Given the rising incidence of suicide and its significant healthcare burden, understanding factors of SA/SH risk is paramount. Suicide is influenced by medical, emotional, psychiatric, and sociodemographic factors, such as psychiatric illness and financial stress [4]. Though nonfatal SH data are not consistently tracked, research shows strong correlations between SH and mental health disorders [5]. Additionally, an SH history increases the risk of subsequent suicide [5].
One of the strongest predictors of future SAs is the history of previous attempts. One study found 60% of re-attempts occurred within six months after an initial attempt, and 18% of re-attempts happened within the first month [6]. Those who attempt suicide multiple times often are younger, female, unemployed, unmarried, or have chronic illnesses, family SA history, or a lack of social support [7].
Research on repeated attempters often focuses on specific subgroups, such as those with bipolar disorder or substance use disorder (SUD), leaving gaps in understanding the patterns of SA/SH, particularly in relation to outpatient care, psychiatric comorbidities, and stressors. Furthermore, prior research is limited in examining SH and SA together.
This study aims to address gaps by focusing on people with repeat ED presentations for SA/SH (without suicidal intent) from 2019 to 2021. We seek to identify demographic, socioeconomic, and clinical characteristics of these individuals, and to uncover risk and protective factors that could influence repeated ED visits for SA/SH, with the goal of informing public health strategies.
Materials and methods
This IRB-approved, single-center, retrospective study was conducted at Reading Hospital, a community hospital that is part of the Tower Health system in Pennsylvania, USA, from August 2022 to April 2024. The study was exempt from informed consent as it involved analysis of existing data without human subject interaction or intervention. Data was extracted by chart review of electronic medical records within our healthcare system. The chart reviews were conducted by all the study authors only in the hospital. The study sample participants were first identified using the International Classification of Diseases, 10th Revision (ICD-10) codes of suicide attempt or self-harm for people who revisited the ED between 2019 and 2021 after an initial visit for SA/SH [8]. An event was defined as an episode of SA/SH between 2019 and 2021. The number of revisits was calculated by subtracting one from the total number of events for individuals with no pre-2019 events, while the total number of events during the study period was used as the revisits value for those with pre-2019 events. Multiple revisits of the same patient were treated independently.

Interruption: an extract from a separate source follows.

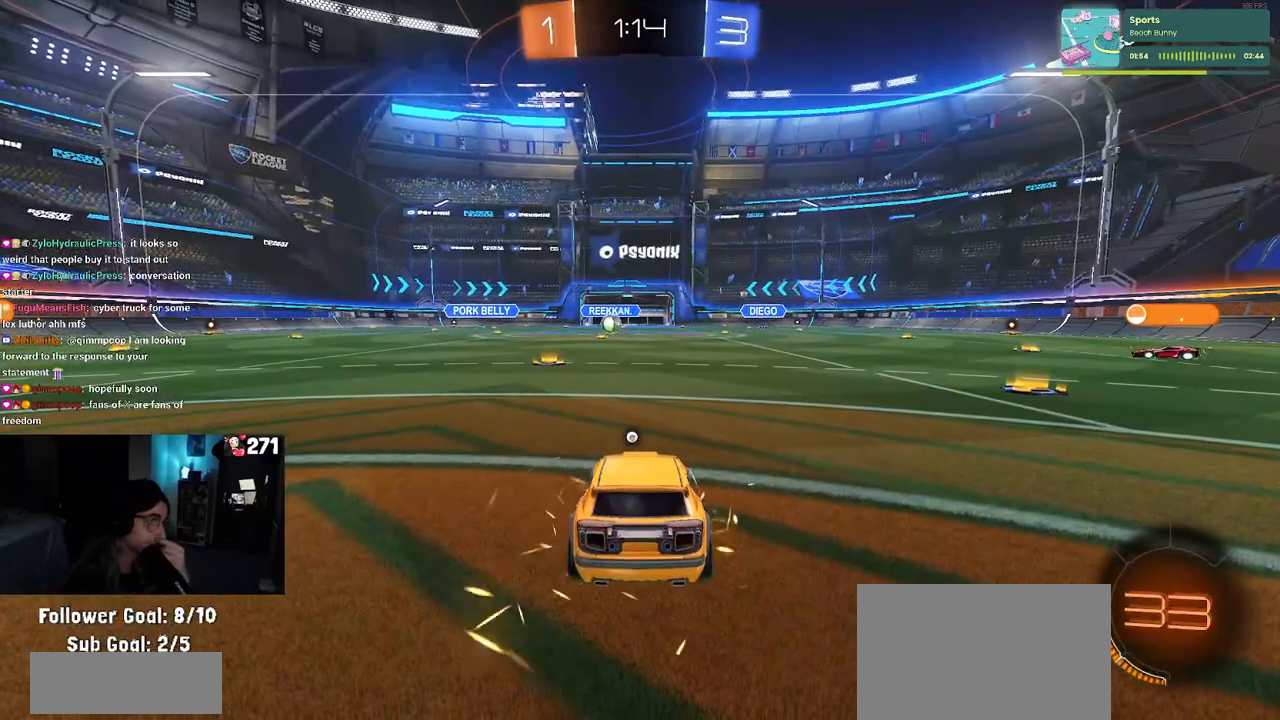
{"buttons": [], "left_stick": "center", "right_stick": "center", "events": []}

Variables including demographics, medical and psychiatric history, family psychiatric history, and payer status were collected from the participants’ medical records at the time of their first presentation for an event within our study period (2019 to 2021). Other collected variables for each event include acute or chronic stressors, payer status, chief complaints, discharge dispositions, and outpatient primary and psychiatric provider visits. Columbia-Suicide Severity Rating Scale was collected for visits that had a score [9].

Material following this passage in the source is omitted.